Diagnosis: A good History and Physical is invaluable to make the diagnosis. Look for salivary cortisol levels in the AM to be very low and a reverse of the normal diurnal cortisol cycle. Patients tend to have low sex steroid hormones and flat to lower vitamin D levels and especially low DHEA levels. This is in fact my favorite lab to diagnose this condition. Total lack of sympathetic response due to low epinephrine and norepinephrine. I check this with bio-impediance (BIA) and heart rate variability loss. BIA shows a reduced phase angle on exam. HRV is diminished with testing. Patients also have low aldosterone levels and this is why they always have low BPs with increased thirst. The person who “quantifies” themselves with lab values will be able to diagnose themselves rather easily with a few key labs. A very positive history of dysbiosis. The dysbiosis is die to reduced secretory IgA (the main cellular defense factor), natural killer (NK) cell and T-lymphocyte activity which lead to increased chances of getting infections such as Herpes, yeast overgrowth, and viral infections.

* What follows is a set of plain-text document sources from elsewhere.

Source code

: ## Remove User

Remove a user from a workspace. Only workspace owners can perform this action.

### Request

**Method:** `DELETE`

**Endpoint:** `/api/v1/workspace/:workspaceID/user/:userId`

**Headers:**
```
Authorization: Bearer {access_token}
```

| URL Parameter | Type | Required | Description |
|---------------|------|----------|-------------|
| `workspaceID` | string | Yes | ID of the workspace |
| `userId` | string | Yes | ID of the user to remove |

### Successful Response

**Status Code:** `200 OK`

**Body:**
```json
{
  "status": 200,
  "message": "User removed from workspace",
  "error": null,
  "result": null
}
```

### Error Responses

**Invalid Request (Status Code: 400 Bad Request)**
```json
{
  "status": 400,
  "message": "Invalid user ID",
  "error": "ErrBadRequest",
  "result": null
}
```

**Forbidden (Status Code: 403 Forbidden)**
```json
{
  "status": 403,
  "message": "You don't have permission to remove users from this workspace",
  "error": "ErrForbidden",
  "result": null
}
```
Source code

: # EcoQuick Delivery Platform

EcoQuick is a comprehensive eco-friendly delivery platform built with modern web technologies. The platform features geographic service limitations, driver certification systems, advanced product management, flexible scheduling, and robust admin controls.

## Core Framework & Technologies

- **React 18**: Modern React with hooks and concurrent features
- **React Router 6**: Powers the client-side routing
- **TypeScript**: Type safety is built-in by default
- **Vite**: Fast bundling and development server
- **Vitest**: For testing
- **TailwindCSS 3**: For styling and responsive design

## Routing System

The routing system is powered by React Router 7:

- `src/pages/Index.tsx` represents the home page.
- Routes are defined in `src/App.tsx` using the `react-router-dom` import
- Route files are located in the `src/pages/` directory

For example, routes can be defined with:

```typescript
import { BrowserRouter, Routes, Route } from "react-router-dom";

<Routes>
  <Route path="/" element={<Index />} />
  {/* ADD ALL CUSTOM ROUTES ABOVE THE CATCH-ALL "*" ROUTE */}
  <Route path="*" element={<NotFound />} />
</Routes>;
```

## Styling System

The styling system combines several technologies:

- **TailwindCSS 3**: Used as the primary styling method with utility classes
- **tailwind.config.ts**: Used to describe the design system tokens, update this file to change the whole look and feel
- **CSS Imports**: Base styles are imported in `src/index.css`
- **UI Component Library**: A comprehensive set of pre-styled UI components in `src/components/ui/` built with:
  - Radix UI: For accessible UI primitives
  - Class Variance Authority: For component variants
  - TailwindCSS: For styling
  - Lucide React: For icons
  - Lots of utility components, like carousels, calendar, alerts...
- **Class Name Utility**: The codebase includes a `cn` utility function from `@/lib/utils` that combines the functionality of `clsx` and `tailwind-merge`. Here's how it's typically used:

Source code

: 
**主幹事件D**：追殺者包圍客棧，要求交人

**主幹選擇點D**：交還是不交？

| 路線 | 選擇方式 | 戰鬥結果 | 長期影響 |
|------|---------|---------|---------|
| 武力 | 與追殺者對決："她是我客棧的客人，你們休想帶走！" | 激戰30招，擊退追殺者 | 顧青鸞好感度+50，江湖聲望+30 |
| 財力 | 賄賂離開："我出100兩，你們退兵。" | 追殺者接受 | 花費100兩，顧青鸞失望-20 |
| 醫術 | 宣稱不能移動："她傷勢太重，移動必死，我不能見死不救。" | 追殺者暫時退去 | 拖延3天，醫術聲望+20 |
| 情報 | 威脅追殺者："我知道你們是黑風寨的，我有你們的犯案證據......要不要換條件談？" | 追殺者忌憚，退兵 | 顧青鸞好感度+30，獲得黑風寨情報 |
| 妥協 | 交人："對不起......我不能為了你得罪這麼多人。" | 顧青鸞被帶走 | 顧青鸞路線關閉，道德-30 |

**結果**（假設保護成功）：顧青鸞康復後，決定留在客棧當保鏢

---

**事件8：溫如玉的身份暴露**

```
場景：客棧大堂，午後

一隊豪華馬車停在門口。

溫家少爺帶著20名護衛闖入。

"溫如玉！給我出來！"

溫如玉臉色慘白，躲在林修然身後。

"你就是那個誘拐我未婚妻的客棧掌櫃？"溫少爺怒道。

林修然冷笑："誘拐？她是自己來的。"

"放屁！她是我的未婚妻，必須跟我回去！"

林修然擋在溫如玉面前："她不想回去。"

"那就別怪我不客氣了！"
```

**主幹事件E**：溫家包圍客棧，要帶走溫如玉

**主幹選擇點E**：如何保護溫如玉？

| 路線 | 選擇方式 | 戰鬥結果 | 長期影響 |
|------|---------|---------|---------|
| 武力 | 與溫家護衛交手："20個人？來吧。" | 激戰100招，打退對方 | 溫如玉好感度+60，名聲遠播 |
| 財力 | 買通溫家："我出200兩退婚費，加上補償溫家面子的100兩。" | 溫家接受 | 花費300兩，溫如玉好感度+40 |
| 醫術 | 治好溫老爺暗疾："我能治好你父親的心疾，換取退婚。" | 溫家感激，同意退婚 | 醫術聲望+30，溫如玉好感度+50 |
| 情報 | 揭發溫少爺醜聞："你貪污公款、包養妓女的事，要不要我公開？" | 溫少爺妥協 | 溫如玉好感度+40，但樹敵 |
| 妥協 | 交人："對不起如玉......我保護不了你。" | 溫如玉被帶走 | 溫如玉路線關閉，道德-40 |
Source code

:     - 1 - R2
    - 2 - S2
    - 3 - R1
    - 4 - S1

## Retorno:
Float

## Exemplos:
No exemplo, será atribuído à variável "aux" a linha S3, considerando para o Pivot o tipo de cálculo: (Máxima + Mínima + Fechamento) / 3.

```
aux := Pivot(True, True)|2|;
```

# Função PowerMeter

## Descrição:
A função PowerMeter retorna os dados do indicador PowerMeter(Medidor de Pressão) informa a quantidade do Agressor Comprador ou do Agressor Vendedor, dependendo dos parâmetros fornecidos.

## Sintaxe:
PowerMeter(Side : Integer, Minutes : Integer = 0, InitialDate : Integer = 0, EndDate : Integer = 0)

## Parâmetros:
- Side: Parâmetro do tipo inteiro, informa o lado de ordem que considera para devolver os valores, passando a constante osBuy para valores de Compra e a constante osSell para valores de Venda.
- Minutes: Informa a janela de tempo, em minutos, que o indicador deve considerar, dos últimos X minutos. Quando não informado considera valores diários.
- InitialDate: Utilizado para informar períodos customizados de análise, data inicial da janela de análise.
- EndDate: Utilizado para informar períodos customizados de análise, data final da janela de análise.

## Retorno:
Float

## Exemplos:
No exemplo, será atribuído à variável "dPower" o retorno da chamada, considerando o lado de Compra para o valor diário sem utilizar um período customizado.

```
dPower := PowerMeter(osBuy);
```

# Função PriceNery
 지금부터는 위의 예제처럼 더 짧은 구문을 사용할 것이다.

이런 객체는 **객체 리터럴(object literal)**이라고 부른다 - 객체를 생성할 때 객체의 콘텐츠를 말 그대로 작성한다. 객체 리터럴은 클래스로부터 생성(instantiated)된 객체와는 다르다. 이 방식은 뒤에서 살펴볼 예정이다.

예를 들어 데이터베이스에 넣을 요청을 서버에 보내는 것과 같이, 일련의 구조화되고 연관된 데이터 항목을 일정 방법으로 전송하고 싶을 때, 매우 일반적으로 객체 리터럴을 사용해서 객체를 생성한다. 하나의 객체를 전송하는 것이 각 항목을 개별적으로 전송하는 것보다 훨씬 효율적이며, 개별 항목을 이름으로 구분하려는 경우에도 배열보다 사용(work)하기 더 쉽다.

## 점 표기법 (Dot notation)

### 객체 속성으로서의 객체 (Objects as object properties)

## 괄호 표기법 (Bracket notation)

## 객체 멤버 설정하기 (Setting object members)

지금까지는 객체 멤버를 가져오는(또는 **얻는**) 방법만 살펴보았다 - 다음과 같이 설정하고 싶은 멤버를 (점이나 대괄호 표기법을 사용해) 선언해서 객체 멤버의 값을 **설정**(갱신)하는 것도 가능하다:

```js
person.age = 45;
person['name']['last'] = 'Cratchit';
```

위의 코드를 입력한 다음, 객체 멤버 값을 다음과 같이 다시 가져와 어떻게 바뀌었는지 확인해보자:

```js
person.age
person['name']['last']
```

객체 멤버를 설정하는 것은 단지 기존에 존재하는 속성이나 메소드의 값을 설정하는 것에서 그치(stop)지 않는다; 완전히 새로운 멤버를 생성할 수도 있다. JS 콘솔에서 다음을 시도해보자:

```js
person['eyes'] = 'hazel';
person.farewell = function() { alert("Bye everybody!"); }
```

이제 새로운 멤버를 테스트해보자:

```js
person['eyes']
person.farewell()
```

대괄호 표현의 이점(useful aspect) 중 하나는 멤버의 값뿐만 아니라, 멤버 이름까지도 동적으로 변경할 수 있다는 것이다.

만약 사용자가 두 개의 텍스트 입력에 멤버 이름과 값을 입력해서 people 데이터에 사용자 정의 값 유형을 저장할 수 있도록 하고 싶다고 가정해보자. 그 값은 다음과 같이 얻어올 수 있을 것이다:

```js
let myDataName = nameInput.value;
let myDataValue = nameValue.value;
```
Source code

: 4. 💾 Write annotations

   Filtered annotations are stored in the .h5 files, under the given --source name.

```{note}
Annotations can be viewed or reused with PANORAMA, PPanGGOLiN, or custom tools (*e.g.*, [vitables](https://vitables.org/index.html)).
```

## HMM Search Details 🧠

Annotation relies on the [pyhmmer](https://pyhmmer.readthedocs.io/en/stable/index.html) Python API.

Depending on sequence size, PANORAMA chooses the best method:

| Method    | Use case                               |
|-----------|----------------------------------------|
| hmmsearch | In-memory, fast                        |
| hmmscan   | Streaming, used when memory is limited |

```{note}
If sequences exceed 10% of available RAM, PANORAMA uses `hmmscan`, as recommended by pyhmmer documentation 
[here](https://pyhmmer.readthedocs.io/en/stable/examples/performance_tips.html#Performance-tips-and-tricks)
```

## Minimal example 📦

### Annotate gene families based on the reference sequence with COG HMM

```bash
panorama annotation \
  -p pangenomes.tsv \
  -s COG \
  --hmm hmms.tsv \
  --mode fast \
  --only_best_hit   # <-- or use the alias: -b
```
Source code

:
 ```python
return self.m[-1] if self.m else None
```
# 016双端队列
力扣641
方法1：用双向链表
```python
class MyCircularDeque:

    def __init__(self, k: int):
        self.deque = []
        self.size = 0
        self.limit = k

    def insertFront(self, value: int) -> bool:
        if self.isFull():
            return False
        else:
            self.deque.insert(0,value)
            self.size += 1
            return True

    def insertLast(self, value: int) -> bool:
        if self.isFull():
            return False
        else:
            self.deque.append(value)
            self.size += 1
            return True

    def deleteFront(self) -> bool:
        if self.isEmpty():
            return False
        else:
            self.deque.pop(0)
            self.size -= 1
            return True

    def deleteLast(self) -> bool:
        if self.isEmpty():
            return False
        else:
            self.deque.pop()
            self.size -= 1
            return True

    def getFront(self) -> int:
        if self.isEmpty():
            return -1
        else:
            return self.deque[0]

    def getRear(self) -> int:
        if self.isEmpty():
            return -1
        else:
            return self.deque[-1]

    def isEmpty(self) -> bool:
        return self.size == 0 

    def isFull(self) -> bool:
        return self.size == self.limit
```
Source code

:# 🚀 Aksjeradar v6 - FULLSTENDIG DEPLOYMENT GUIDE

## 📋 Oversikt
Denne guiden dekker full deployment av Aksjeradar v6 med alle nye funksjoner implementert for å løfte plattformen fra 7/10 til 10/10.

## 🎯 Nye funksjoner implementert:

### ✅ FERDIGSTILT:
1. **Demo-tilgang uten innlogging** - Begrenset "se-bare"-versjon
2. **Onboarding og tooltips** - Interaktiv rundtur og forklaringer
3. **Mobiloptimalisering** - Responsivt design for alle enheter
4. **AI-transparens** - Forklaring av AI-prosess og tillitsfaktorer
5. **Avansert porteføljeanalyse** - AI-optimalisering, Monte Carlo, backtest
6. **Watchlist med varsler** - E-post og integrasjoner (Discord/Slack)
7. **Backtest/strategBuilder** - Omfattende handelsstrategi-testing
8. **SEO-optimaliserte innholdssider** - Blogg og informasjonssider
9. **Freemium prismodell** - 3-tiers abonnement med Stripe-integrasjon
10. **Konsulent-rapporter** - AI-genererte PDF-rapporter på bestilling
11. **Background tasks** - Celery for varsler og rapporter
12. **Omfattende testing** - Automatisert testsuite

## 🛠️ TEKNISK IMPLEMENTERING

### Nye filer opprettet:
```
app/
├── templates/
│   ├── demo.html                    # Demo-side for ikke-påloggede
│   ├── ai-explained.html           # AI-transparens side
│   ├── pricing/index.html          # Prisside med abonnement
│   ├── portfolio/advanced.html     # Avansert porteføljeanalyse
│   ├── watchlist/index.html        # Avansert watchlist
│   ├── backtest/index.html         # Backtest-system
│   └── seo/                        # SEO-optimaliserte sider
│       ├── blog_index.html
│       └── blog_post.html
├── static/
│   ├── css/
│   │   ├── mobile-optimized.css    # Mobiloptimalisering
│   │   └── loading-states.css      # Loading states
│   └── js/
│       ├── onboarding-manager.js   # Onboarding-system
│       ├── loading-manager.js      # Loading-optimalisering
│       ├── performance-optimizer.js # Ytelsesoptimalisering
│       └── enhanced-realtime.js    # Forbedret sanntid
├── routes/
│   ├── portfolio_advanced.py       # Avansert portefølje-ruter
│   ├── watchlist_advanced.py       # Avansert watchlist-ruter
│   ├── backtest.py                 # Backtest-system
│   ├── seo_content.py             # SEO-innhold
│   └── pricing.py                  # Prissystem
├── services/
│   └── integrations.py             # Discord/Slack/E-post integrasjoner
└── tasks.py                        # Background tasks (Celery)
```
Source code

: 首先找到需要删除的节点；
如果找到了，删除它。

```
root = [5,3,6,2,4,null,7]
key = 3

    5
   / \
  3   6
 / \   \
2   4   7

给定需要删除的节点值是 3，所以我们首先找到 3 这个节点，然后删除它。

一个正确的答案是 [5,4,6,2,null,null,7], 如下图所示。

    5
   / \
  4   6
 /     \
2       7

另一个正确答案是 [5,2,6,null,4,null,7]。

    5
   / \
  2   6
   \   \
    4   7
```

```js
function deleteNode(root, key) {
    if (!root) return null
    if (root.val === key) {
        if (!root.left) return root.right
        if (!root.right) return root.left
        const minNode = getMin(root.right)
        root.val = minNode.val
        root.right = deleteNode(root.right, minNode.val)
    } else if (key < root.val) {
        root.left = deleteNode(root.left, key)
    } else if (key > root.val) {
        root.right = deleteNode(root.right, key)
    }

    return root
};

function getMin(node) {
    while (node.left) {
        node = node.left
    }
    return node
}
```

Treatments: Adaptogens Maca, Rhodiola, Holy Basil, Black cohosh root, licorice, Fo-ti root

Supplements: CoEnQ10 (ubiquinol) 400mgs to 1200 mgs, phosphatidylserine and choline, DHEA and pregnenolone replacement (all based upon lab values)
Treat with high dose B complex and vitamin C replacement to help liver detoxification phase 1 and phase 2 pathways

  • Introduction of Mind body meditation techniques in my view is critical to getting better.
  • Big thirst is a big symptom. Treat with hydration and salt tabs.
  • Astragalus (Qi-tonic or TA-65)
  • Melatonin
  • Progesterone
  • Complete darkness for sleep
  • Bioidentical cortisol (hydrocortisone)
  • Oxytocin (natural secretion is better than exogenous forms)
  • Colostrum
  • Replace vitamin D to minimum 50 ng/dl
  • GABA replacement
  • L-theanine (copiously found in green tea)
  • Avoid caffeine, chocolate, ephedra, guarana, kola nut, and prescription stimulants. (Ritalin)
  • For severe cases check Zinc and Copper levels as well. Fe levels and Hg levels in long standing cases
  • Expose yourself to low light situations as soon as the sun sets before bed

Pearls for a Adrenal optimization:

  • Sleep by 10 PM
  • Sleep in until 8:00 AM
  • Avoid over training
  • Do the things you enjoy
  • Avoid coffee or other caffeinated beverages; steep your tea!
  • Eat early within thirty minutes of rising
  • Have a glass of water in the morning with 1/2 to 1 teaspoon of salt
  • Avoid grains such as bread
  • Avoid starchy foods such as potato
  • Mind body mastery/ Laugh several times a day
  • Take vitamin C, pantothenic acid, magnesium, and vitamin E (Mixed tocophrenols)
  • Take pregnenolone and DHEA, as needed
  • Avoid becoming fatigued
  • Avoid high glycemic fruits
  • Never skip breakfast ever

PROGNOSIS: is usually excellent

Treatment with recovery time takes anywhere from 3-18 months depending upon severity of the condition at presentation. The most serious cases usually have dietary causes intertwined with several mineral deficiency and an uncorrected hormone imbalance.